Taylor, though, put on a workshop to showcase how the spinners can be tackled. He mainly camped on the back foot and brought out his delectable wrists to pepper the field on both sides of the wicket. When he pressed forward, he did so with decisiveness. When Malik tried to beat him with flight, Taylor larruped the spinner dispassionately over the mid-wicket fence. He and Jos Buttler then combined to pick apart the Pakistani bowlers, as the visitors coasted towards the target. In the recent past, Taylor has shown unwavering self-belief to give a fitting riposte to his critics. Taylor's detractors, including myself, questioned his tendency to close the bat face too early. There was even a claim that he was too short to be rewarded with higher honours of being picked for Test cricket.

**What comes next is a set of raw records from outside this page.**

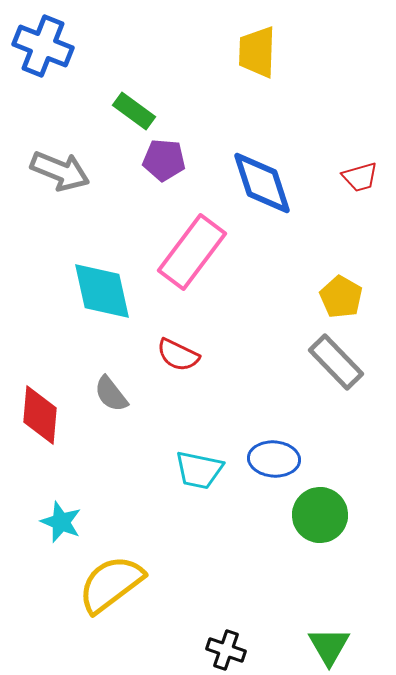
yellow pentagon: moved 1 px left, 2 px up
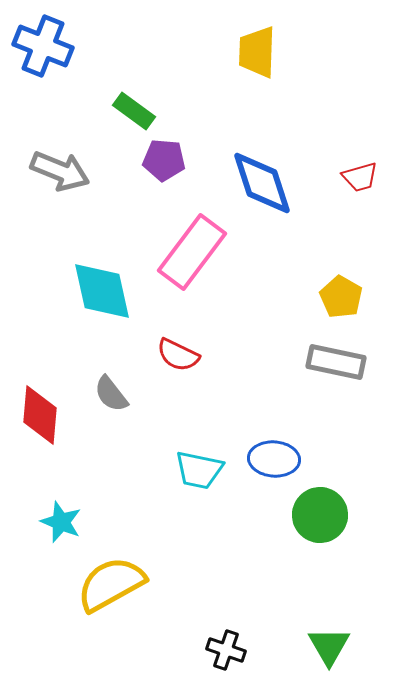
gray rectangle: rotated 34 degrees counterclockwise
yellow semicircle: rotated 8 degrees clockwise
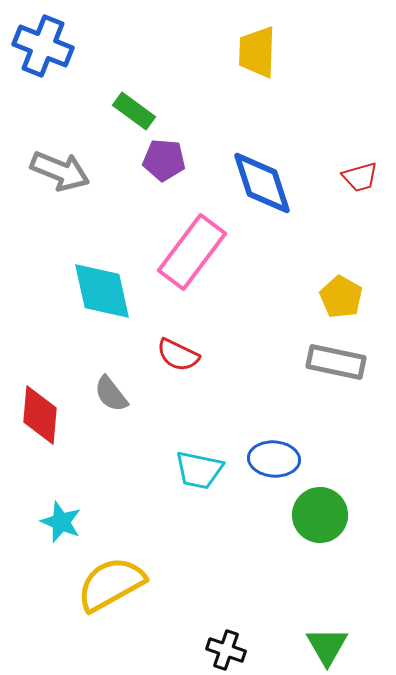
green triangle: moved 2 px left
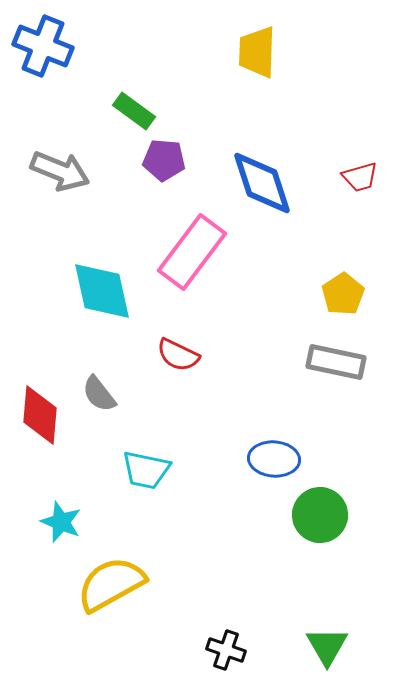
yellow pentagon: moved 2 px right, 3 px up; rotated 9 degrees clockwise
gray semicircle: moved 12 px left
cyan trapezoid: moved 53 px left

However, whether in the final Test of the three-match series against Pakistan in Sharjah or the ODIs that followed, Taylor batted without fear. It is always intriguing to note that when you play without the fear of failure, there doesn't seem to be anything wrong with your game. Taylor is a street-smart cricketer who has toiled hard to broaden his game. Him loosening his bottom-handed grip while attempting to drive through the cover-region amply illustrates that point. On occasions, the wrists and the leading elbow still seem to collapse while attempting a drive, but that Taylor is willing to learn and adapt should help him overcome the technical glitch.